Even though the document lays emphasis on the slow assimilation of information and communication technologies in the IT sector, as well as low digital literacy levels, the actions proposed by the Romanian state refer to public administration, culture, education, health, and infrastructure, while completely ignoring internet connection. EC experts warned this underlines the weak-points of the digital agenda by combining various measures with no clear competitiveness-oriented strategy arrived at through serious analysis.
With regard to energy efficiency in buildings, the recommendation was to take into account smart metering and use of renewable energy and avoid focusing only on thermal insulation in the drafting of financial priorities.
According to the same source, the chapter on equality between men and women is rather undeveloped and requires additional work. The equality of chances criterion in selecting projects should be better explained, because a broad definition of this policy as a selection criterion could be irrelevant in some cases and generate artificial administrative difficulties.

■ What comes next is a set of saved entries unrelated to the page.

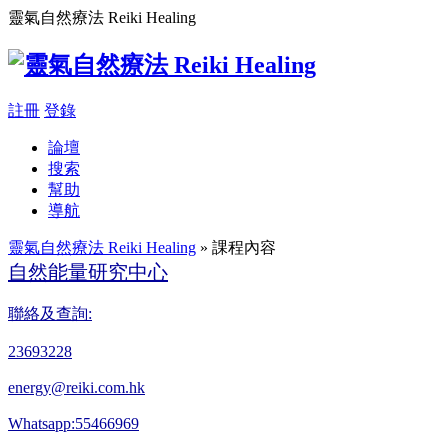
靈氣自然療法 Reiki Healing
註冊
登錄
論壇
搜索
幫助
導航
靈氣自然療法 Reiki Healing
» 課程內容
自然能量研究中心
聯絡及查詢:
23693228
energy@reiki.com.hk
Whatsapp:55466969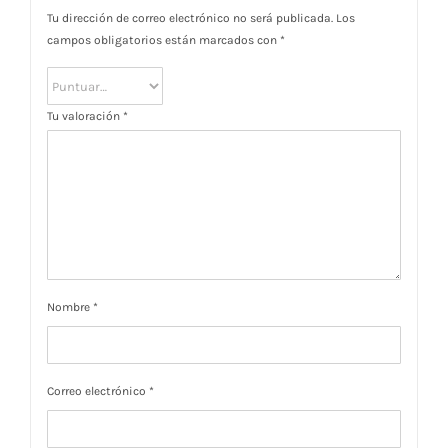
Tu dirección de correo electrónico no será publicada.
Los
campos obligatorios están marcados con
*
Tu valoración
*
Nombre
*
Correo electrónico
*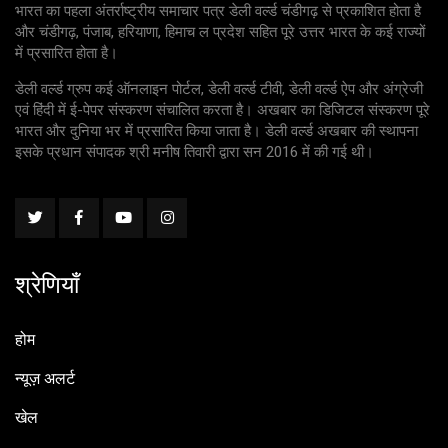
भारत का पहला अंतर्राष्ट्रीय समाचार पत्र डेली वर्ल्ड चंडीगढ़ से प्रकाशित होता है
और चंडीगढ़, पंजाब, हरियाणा, हिमाच ल प्रदेश सहित पूरे उत्तर भारत के कई राज्यों
में प्रसारित होता है।
डेली वर्ल्ड ग्रुप कई ऑनलाइन पोर्टल, डेली वर्ल्ड टीवी, डेली वर्ल्ड ऐप और अंग्रेजी
एवं हिंदी में ई-पेपर संस्करण संचालित करता है। अखबार का डिजिटल संस्करण पूरे
भारत और दुनिया भर में प्रसारित किया जाता है। डेली वर्ल्ड अखबार की स्थापना
इसके प्रधान संपादक श्री मनीष तिवारी द्वारा सन 2016 में की गई थी।
श्रेणियाँ
होम
न्यूज़ अलर्ट
खेल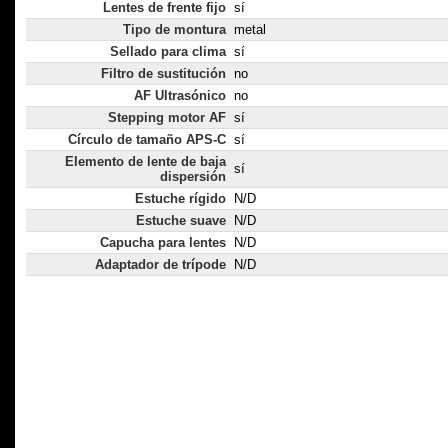
Lentes de frente fijo
sí
Tipo de montura
metal
Sellado para clima
sí
Filtro de sustitución
no
AF Ultrasónico
no
Stepping motor AF
sí
Círculo de tamaño APS-C
sí
Elemento de lente de baja
sí
dispersión
Estuche rígido
N/D
Estuche suave
N/D
Capucha para lentes
N/D
Adaptador de trípode
N/D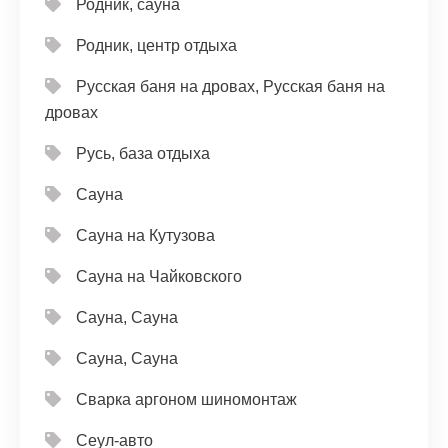
Родник, сауна
Родник, центр отдыха
Русская баня на дровах, Русская баня на
дровах
Русь, база отдыха
Сауна
Сауна на Кутузова
Сауна на Чайковского
Сауна, Сауна
Сауна, Сауна
Сварка аргоном шиномонтаж
Сеул-авто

As far as public procurements are concerned, the Commission does not believe conditions in this respect have been met and warns that despite “recent, but timid” progress the public procurement system still requires significant improvement before it can be considered efficient. Recommendations agreed upon with the Commission in this matter should be immediately and extensively implemented.
MFE: January report will take into account EC’s comments
The Ministry for European Funds (MFE) stated in a press release that the 2014-2020 PA would be submitted to the EC by end-January and several of the EC officials’ December comments have already been tackled. According to the cited source, Romania has had “a pro-active approach” in preparing documents for the 2014-2020 period, and started an informal dialog with Commission representatives early on. MFE also pointed out Member States can send over the official Partnership Agreement within four months after regulations have been approved, according to the provisions under European regulations.
PDL asks for Teodorovici’s resignation
Alexandru Nazare, deputy chairman of PDL, announced at a press conference Sunday that PDL will ask PM Victor Ponta to demote the European Funds Minister, as the Partnership Agreement he sent to Brussels has been officially rejected and the absorption of European funds is being delayed. Nazare accused the European Funds Minister of promising a 50 percent absorption rate by end-2013, while only achieving a 25 percent rate. Behind the PA failure, he continued, is a “serious misunderstanding within USL over money distribution.”